#### [Passage proposé]
###
Culture

Un mélange exceptionnel d’art et de nature: L’œuvre de l’Autrichien André Heller

Par Stéphanie JACOB | Edition N°:5101 Le 07/09/2017 | Partager

La végétation, comme on l’aime tout particulièrement pendant l’été, explose à chaque pas. Explosion n’est pas un vain mot. Les palmiers sont immenses, tous les arbres sont généreux et les variétés de cactus s’épanouissent. La nature se sent bien. Les statues africaines, gardiennes de l’entrée, donnent le ton de la visite. A chaque recoin, une œuvre apparaît, tantôt très colorée, tantôt camouflée. Le jardin botanique Anima peut se visiter et se revisiter, il y aura toujours une nouvelle surprise.

Un peu comme une chasse aux trésors artistiques. Il faut parcourir une petite trentaine de kilomètres sur la route de l’Ourika pour rejoindre ce jardin, considéré comme l’un des plus beaux et des plus fantaisistes au monde. Son origine: André Heller, un artiste autrichien actionniste, de ce mouvement dit court et radical du XXe siècle qui s’attaque à l’art de la performance. Après avoir créé un même jardin près du lac de Garde en Italie, qu’il considère comme «une collection des régions du monde», il reproduit l’expérience à Marrakech, où il vit depuis plus de 10 ans.
###
#### [Activité 1]
Relevez tous les lieux géographiques nommés dans l'article sur le jardin Anima, sans compter le jardin lui-même.
#### [Activité 2]
D'après l'article sur le jardin Anima, depuis combien de temps André Heller vit-il à Marrakech ?

#### [Informations affichées]
###
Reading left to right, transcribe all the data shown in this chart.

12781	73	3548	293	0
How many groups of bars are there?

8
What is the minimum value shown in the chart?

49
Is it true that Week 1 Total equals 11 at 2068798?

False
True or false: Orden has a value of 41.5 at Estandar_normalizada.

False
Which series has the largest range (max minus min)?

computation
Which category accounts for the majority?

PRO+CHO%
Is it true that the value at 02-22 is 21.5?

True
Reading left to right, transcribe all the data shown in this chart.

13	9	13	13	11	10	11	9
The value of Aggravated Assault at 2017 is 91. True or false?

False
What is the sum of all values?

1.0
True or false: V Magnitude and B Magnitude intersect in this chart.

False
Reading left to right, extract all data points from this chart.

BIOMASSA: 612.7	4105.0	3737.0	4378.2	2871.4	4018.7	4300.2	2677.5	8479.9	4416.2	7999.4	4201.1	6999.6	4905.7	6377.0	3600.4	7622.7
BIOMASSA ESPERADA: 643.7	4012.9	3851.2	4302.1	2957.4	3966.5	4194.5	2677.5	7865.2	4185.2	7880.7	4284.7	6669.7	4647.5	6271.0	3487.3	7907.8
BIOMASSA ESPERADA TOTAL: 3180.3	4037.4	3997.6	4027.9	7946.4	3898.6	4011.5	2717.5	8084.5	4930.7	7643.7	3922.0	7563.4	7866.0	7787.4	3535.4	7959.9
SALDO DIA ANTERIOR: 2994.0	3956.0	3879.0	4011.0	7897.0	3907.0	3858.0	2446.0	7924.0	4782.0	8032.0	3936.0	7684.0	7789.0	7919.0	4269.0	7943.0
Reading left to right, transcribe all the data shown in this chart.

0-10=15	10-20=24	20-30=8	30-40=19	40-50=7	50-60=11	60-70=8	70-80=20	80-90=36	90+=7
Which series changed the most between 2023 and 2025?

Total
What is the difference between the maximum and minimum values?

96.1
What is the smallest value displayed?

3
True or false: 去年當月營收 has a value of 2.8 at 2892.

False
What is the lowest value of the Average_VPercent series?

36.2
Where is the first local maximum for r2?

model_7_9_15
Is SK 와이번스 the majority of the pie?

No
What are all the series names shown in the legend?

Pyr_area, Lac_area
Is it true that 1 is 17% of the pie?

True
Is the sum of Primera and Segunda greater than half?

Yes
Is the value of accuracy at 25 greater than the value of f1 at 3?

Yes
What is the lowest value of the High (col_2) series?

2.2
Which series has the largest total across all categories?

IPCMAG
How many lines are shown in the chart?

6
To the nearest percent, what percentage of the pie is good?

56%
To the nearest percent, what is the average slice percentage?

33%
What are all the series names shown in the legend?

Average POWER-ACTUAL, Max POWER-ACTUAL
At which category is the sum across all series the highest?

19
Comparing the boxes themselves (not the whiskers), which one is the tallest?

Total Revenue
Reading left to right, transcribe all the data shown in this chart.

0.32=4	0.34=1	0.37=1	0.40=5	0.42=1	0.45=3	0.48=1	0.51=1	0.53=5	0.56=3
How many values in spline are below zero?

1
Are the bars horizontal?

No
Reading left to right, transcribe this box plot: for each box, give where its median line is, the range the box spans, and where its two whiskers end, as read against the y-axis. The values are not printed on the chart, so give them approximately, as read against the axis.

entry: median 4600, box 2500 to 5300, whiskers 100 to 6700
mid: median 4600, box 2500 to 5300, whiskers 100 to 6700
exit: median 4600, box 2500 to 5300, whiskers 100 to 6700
###
#### [Résultat 1]
La route de l'Ourika, le lac de Garde, l'Italie, Marrakech

#### [Résultat 2]
Depuis plus de 10 ans.